> _ТЕКСТ ДОКУМЕНТА_

++++++++

Истинный творец всего. Как человеческий мозг сформировал вселенную в том виде, в котором мы ее воспр - Николелис Мигель - Страница 9
- Предыдущая
- 9/101
- Следующая
Рис. 2.4. Соотношение между серым и белым веществом коры у 59 видов животных. Обратите внимание, что обе оси являются логарифмическими. Zhang K., Sejnowski T. J. A Universal Scaling Law between Gray Matter and White Matter of Cerebral Cortex. PNAS 97, no. 10 (2000): 5621–26.
В конце 1990-х годов нейробиолог из Калифорнийского технологического института (Калтеха) Джон Оллман, который посвятил значительную часть своей научной карьеры изучению важнейших вопросов эволюции мозга млекопитающих, показал нечто, что стало теперь уже классическим открытием в области взаимосвязи между серым и белым веществом мозга. Оллман обнаружил, что график зависимости объема серого вещества коры от объема белого вещества для очень большого числа видов млекопитающих, включая многих приматов и человека, подчиняется строгому степенному соотношению.

++++++++

> _ПРЕДОСТАВЛЕННЫЕ МАТЕРИАЛЫ_
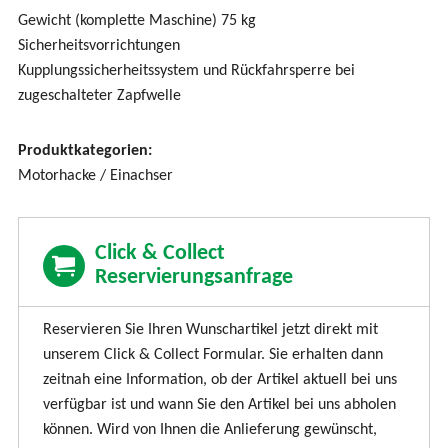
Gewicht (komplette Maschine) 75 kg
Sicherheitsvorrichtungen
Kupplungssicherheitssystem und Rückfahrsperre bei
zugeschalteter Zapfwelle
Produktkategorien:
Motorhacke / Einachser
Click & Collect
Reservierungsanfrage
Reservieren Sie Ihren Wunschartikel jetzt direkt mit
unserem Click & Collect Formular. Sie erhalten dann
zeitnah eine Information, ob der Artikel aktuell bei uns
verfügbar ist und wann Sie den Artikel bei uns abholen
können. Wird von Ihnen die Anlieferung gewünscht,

++++++++

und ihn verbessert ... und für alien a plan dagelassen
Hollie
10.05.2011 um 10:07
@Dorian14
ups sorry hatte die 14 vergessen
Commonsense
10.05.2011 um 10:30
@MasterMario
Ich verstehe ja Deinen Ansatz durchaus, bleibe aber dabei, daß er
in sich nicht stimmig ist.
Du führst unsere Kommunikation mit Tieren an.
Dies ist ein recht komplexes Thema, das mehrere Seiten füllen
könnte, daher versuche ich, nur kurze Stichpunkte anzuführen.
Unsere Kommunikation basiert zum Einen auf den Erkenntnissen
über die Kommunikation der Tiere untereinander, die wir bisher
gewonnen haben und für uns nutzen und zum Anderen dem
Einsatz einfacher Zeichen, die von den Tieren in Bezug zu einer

++++++++

> _ЗАДАНИЕ 1_
В каком институте работал нейробиолог Джон Оллман, согласно тексту о сером и белом веществе мозга?
> _ЗАДАНИЕ 2_
Перепишите из текста о сером и белом веществе мозга отрывок от слов «В конце 1990-х» до слов «строгому степенному соотношению.» включительно.
> _ЗАДАНИЕ 3_
Подхватите текст о сером и белом веществе мозга и продолжите его после последнего предложения.

> _ОТВЕТ 1_
В Калифорнийском технологическом институте (Калтехе).

> _ОТВЕТ 2_
В конце 1990-х годов нейробиолог из Калифорнийского технологического института (Калтеха) Джон Оллман, который посвятил значительную часть своей научной карьеры изучению важнейших вопросов эволюции мозга млекопитающих, показал нечто, что стало теперь уже классическим открытием в области взаимосвязи между серым и белым веществом мозга. Оллман обнаружил, что график зависимости объема серого вещества коры от объема белого вещества для очень большого числа видов млекопитающих, включая многих приматов и человека, подчиняется строгому степенному соотношению.

> _ОТВЕТ 3_
Показатель степени в этом уравнении (4/3) показывает, что при разрастании коры мозга объем белого вещества увеличивается намного быстрее (рис. 2.4). Если проанализировать аналогичные данные для приматов и попытаться выяснить, что именно изменилось в неокортексе человека и определило наши отличия от родственных нам шимпанзе и макак-резусов, становится ясно, что у человека наиболее значительный рост коры происходил за счет лобной доли, особенно ее самой передней части (непосредственно за лбом), называемой префронтальной корой, а также так называемых ассоциативных кортикальных областей в задней теменной и височной долях коры.
Если говорить о лобной доле, по сравнению с макаками-резусами у людей объем этой ткани увеличился в 30 раз. Интересно, что, как и предсказал Оллман, в наибольшей степени увеличение этой доли произошло за счет значительного разрастания белого вещества. Это привело к невероятному усилению связности между сильно разросшейся префронтальной корой и премоторной и моторной областями лобной доли и другими частями мозга, в том числе другими зонами коры в теменной и височной долях, а также субкортикальными зонами.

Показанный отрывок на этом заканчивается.